500 g (4 cups) Zopfflour (which is extra fine flour, in this case half wheat, half spelt)
20 g (1.8 oz) yeast
300 ml (1 1/3 cup) milk
1 teaspoon salt
1 teaspoon sugar
50 g (3.5 tablespoons) butter
1 egg yolk
  • Dissolve yeast in lukewarm milk.
  • Mix with flour, salt, sugar, and butter.
  • Knead well until dough is smooth and elastic.
  • Let rise in covered bowl for 1 hour (or overnight in the fridge - see below).
  • Form 3 strings and braid. Note that the strings do not have to be equally thick but should be the same length.
  • Brush with egg yolk.
  • Bake in preheated oven at 200°C (390°F) for 40-55 minutes.
My modifications:
But for the first time, I let the dough rise over night in the fridge. I was a bit sceptical but it worked really well. This is perfect for all yeast baking you want to do for breakfast because that 1 hour of dough-rising is just too much in the morning...

The taste:
Plain with just butter.
Or topped with jam, honey, chocolate spread, peanut butter.
But also with cheese, meat, veggies.

What do you bake for Easter? Or for any other brunch occasion?

April 1, 2012

13/52 Tortano with Mozzarella, Sun-Dried Tomatoes and Olives

This week, it's time for some savory baking again. Italian. And cheesy.

With the weather being so nice (= sunny and warm), BBQ and picnic season seems to have started. Freshly baked bread is always a great addition to barbecued meat or veggies.

Even better, especially for picnics or just light outdoor meals in general, is freshly baked filled bread. And that's exactly what a Tortano is. An Italian bread, shaped as a wreath, filled with everything you can think of:
Ham. Mozzarella. Sun-dried tomatoes. Hard-boiled eggs. Feta. Olives.
Salami. Grilled veggies. Goat's cheese. Nuts. You name it.

Oh, and with Easter coming up, you've got yourself the perfect Easter brunch bread that will make everybody happy. 

Up until now, I have always used one of Jamie Oliver's recipes for the Tortano (from this book), filled with Parma ham (or without for vegetarians), hard-boiled eggs, cheese, and sun-dried tomatoes.

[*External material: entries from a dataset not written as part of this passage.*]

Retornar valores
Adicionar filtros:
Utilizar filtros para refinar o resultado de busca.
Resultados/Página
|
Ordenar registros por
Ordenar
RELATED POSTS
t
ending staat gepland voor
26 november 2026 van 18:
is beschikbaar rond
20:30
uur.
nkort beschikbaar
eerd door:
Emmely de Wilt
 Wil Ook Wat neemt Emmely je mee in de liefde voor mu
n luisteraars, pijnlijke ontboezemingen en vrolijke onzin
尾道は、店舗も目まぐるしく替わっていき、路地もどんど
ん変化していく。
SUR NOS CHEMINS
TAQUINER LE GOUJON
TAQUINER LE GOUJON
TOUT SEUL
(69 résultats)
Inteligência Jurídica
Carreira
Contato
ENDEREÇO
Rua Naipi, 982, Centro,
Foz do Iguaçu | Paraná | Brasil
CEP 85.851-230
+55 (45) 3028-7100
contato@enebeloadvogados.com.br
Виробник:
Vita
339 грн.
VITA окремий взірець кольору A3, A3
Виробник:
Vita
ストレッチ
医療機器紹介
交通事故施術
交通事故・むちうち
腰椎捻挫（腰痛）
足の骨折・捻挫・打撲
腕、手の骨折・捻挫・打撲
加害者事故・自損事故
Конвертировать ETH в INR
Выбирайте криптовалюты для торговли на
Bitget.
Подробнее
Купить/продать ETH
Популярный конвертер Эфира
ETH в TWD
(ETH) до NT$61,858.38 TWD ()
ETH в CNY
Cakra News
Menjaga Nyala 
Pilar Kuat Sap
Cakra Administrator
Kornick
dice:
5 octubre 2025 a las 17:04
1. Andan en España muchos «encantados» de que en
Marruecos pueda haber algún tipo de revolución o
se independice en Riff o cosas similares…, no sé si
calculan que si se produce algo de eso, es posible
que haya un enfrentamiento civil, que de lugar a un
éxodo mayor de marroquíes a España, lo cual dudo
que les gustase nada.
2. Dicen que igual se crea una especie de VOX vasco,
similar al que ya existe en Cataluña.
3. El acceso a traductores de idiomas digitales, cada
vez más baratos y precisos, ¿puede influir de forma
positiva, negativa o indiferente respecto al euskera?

It was always a huge hit with everybody who tried it.
Since I said that I would only try new recipes for this blog, I used a recipe from Leila Lindholm today. She presents various different fillings in her book, but I chose the very classical mozzarella and sun-dried tomato filling, just adding green olives.
You just can't go wrong with a filling like this, can you?

Tortano with Mozzarella, Sun-Dried Tomatoes and Olives
Adapted from Leila Lindholm's book One More Slice

For the bread:
15 g (0.5 oz) fresh yeast
300 ml (1 1/3 cup) water, lukewarm
2 tablespoons tomato oil (in which the sun-dried tomatoes are preserved)
1 tablespoon honey
1 1/2 tablespoon sea salt
500 g (4 cups) flour

For the filling:
6 sun-dried tomatoes (those preserved in oil), cut into stripes
8 green olives, pitted and cut into slices
2 balls (250 g / 8.8 oz) mozzarella, cut into slices
1 teaspoon dried oregano

  • Crumble the yeast into a bowl. Add water, oil, honey and salt and dissolve yeast.
  • Add flour and using your hands, work into an elastic dough.
  • Cover bowl with a kitchen towel and allow to rise until doubled in size (about 40 minutes).
  • On a surface covered with flour, carefully push and pull dough to a rectangle that's about 1 cm (0.4 in) thick.
  • Put filling on the dough. Brush edges with a bit of water and fold up lengthwise, then form a wreath and close.
  • Preheat oven to 250°C (480°F).
  • Transfer wreath to baking sheet covered with parchment paper. If not already covered in flour, put a bit of flour on top. Cover again with towel and let raise for another 30 minutes while oven heats up.
  • Reduce oven temperature to 200°C (390°F) and bake on middle rack for 35 minutes. 
  • Let cool on a wire rack.
Modifications for different fillings:
Just use olive oil instead of the tomato oil and replace the filling by any other filling or combination you desire.

The taste:
It tastes like a summer vacation in Italy. Right there in your mouth.
No, but seriously, the bread is really fluffy and the tomatoes and olives give a great amount of salty but fresh flavor. Just perfect!

What do you bake for picnics? Do you bake your own bread?